Data shown:
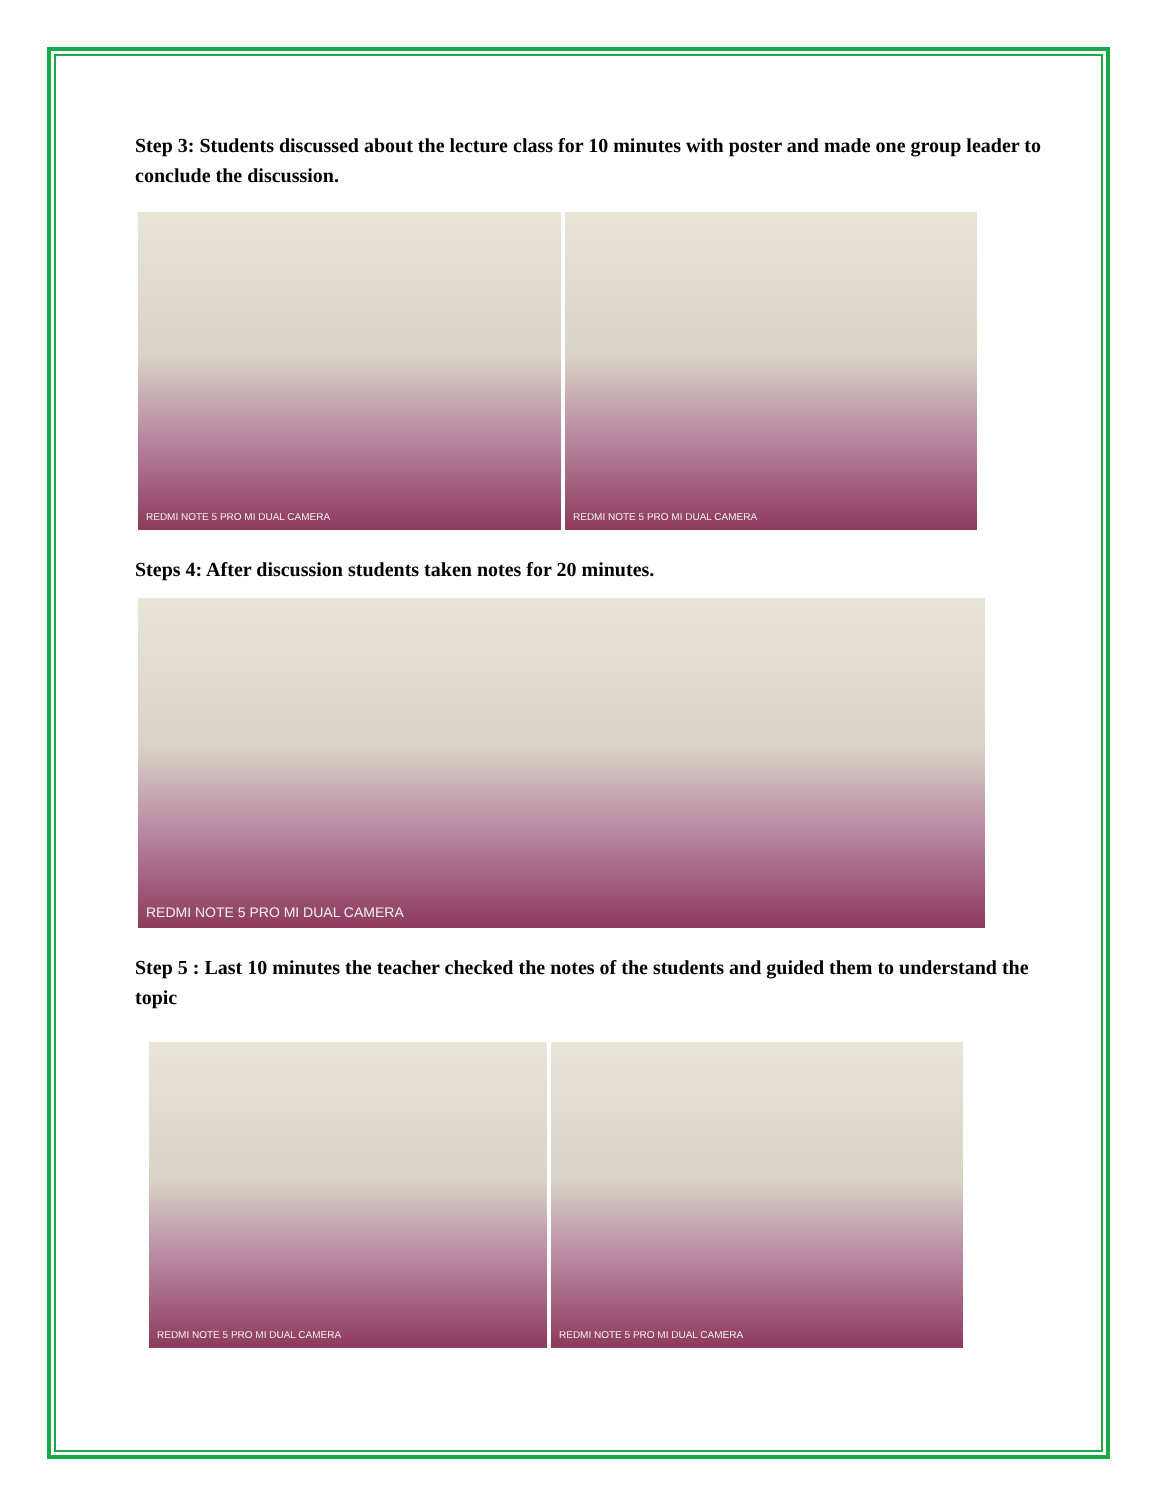Step 3: Students discussed about the lecture class for 10 minutes with poster and made one group leader to conclude the discussion.
REDMI NOTE 5 PRO MI DUAL CAMERA REDMI NOTE 5 PRO MI DUAL CAMERA
Steps 4: After discussion students taken notes for 20 minutes.
REDMI NOTE 5 PRO MI DUAL CAMERA
Step 5 : Last 10 minutes the teacher checked the notes of the students and guided them to understand the topic
REDMI NOTE 5 PRO MI DUAL CAMERA REDMI NOTE 5 PRO MI DUAL CAMERA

Task prompt: Please copy the data above exactly, omitting the pictures.

Solution to the exercise:
Step 3: Students discussed about the lecture class for 10 minutes with poster and made one group leader to conclude the discussion.
REDMI NOTE 5 PRO MI DUAL CAMERA REDMI NOTE 5 PRO MI DUAL CAMERA
Steps 4: After discussion students taken notes for 20 minutes.
REDMI NOTE 5 PRO MI DUAL CAMERA
Step 5 : Last 10 minutes the teacher checked the notes of the students and guided them to understand the topic
REDMI NOTE 5 PRO MI DUAL CAMERA REDMI NOTE 5 PRO MI DUAL CAMERA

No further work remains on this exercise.